Reproduce the passage on the possible function of the dome in Xenovenator word for word, in full.

_DOCUMENT EXCERPT_:
<<<<
The function and purpose of a dome in a troodontid is unclear, although comparisons with living animals suggest some possibilities. Some birds have expanded frontals, including magpie geese and goldeneyes, and some helmeted hornbills are known to fly at each other, ramming their casques together. Mammals with domed crania include giraffes, muskoxen, and cape buffalo, all of which engage in head-butting. Dinosaurs with domes and bosses include pachycephalosaurs, Pachyrhinosaurus (a ceratopsian), and the fellow theropods Majungasaurus and Sauroniops. The structure and method of cranial thickening in Xenovenator is most similar to pachycephalosaurids despite being relatively thinner. The low profile of the dome in Xenovenator and extreme thickness of the bone suggest it did not simply serve as a display structure. The elaborate sutures and internal cranial architecture may both be adaptations for ramming, with the dense arrangement of trabeculae being comparable to conditions in hornbills. The rugosity of the skull roof is similar to that seen in steamer ducks and helmeted hornbills, as well as the aforementioned mammals. As such, it may be an adaptation to reduce stress, prevent fractures, or anchor larger soft tissue structures. If the identity of the dome as an intraspecific combat adaptation is supported, this would be the first such instance known in a non-bird paravian dinosaur. Similar rugosity in other troodontines may imply combative behavior in other species, though not to the degree seen in Xenovenator.
>>>>
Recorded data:
<<<<
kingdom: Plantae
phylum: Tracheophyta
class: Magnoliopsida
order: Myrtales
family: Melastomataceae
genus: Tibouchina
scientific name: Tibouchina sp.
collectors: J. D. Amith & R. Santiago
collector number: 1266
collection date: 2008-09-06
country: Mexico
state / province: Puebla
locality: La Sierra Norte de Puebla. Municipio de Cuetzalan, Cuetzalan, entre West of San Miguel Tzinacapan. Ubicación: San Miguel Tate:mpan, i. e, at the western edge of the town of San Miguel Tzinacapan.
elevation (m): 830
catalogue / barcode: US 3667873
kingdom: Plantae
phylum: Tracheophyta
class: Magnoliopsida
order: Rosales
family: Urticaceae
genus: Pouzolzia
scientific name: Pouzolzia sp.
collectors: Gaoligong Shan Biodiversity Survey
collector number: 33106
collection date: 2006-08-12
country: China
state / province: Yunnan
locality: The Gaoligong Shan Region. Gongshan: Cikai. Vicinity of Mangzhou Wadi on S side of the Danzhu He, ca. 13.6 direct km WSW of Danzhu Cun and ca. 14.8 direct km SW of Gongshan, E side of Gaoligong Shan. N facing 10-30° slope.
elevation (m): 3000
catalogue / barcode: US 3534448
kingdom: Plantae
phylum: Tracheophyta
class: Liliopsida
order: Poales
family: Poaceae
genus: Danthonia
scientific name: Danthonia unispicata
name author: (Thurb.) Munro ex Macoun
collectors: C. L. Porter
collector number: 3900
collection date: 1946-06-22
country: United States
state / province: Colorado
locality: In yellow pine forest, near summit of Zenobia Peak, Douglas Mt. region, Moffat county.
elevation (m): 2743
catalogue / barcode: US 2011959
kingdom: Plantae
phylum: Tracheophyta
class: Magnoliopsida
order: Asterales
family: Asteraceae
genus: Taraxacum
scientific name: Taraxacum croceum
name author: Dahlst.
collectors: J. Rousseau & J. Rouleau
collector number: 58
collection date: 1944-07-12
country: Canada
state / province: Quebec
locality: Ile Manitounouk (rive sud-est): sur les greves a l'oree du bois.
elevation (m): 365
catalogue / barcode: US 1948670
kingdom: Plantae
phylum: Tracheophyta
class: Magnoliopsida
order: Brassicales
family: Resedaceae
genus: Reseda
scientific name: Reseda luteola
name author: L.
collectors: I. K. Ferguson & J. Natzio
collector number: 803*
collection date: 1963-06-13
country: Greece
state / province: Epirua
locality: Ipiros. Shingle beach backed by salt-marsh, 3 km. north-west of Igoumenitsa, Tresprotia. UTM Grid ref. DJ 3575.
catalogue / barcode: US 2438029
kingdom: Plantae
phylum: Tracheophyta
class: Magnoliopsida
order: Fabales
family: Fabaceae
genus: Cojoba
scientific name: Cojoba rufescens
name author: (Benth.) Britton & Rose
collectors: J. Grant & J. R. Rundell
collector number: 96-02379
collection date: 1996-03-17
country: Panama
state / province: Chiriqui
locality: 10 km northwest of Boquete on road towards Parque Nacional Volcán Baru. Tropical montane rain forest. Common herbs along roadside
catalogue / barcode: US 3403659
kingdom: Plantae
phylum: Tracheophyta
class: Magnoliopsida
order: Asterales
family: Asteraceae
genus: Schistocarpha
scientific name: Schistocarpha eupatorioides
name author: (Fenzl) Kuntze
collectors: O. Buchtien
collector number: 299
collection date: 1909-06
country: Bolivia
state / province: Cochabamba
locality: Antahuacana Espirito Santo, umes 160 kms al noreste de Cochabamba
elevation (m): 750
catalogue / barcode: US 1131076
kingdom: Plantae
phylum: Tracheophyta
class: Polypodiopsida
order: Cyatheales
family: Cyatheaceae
>>>>
_COMPLETED EXERCISE_:
The function and purpose of a dome in a troodontid is unclear, although comparisons with living animals suggest some possibilities. Some birds have expanded frontals, including magpie geese and goldeneyes, and some helmeted hornbills are known to fly at each other, ramming their casques together. Mammals with domed crania include giraffes, muskoxen, and cape buffalo, all of which engage in head-butting. Dinosaurs with domes and bosses include pachycephalosaurs, Pachyrhinosaurus (a ceratopsian), and the fellow theropods Majungasaurus and Sauroniops. The structure and method of cranial thickening in Xenovenator is most similar to pachycephalosaurids despite being relatively thinner. The low profile of the dome in Xenovenator and extreme thickness of the bone suggest it did not simply serve as a display structure. The elaborate sutures and internal cranial architecture may both be adaptations for ramming, with the dense arrangement of trabeculae being comparable to conditions in hornbills. The rugosity of the skull roof is similar to that seen in steamer ducks and helmeted hornbills, as well as the aforementioned mammals. As such, it may be an adaptation to reduce stress, prevent fractures, or anchor larger soft tissue structures. If the identity of the dome as an intraspecific combat adaptation is supported, this would be the first such instance known in a non-bird paravian dinosaur. Similar rugosity in other troodontines may imply combative behavior in other species, though not to the degree seen in Xenovenator.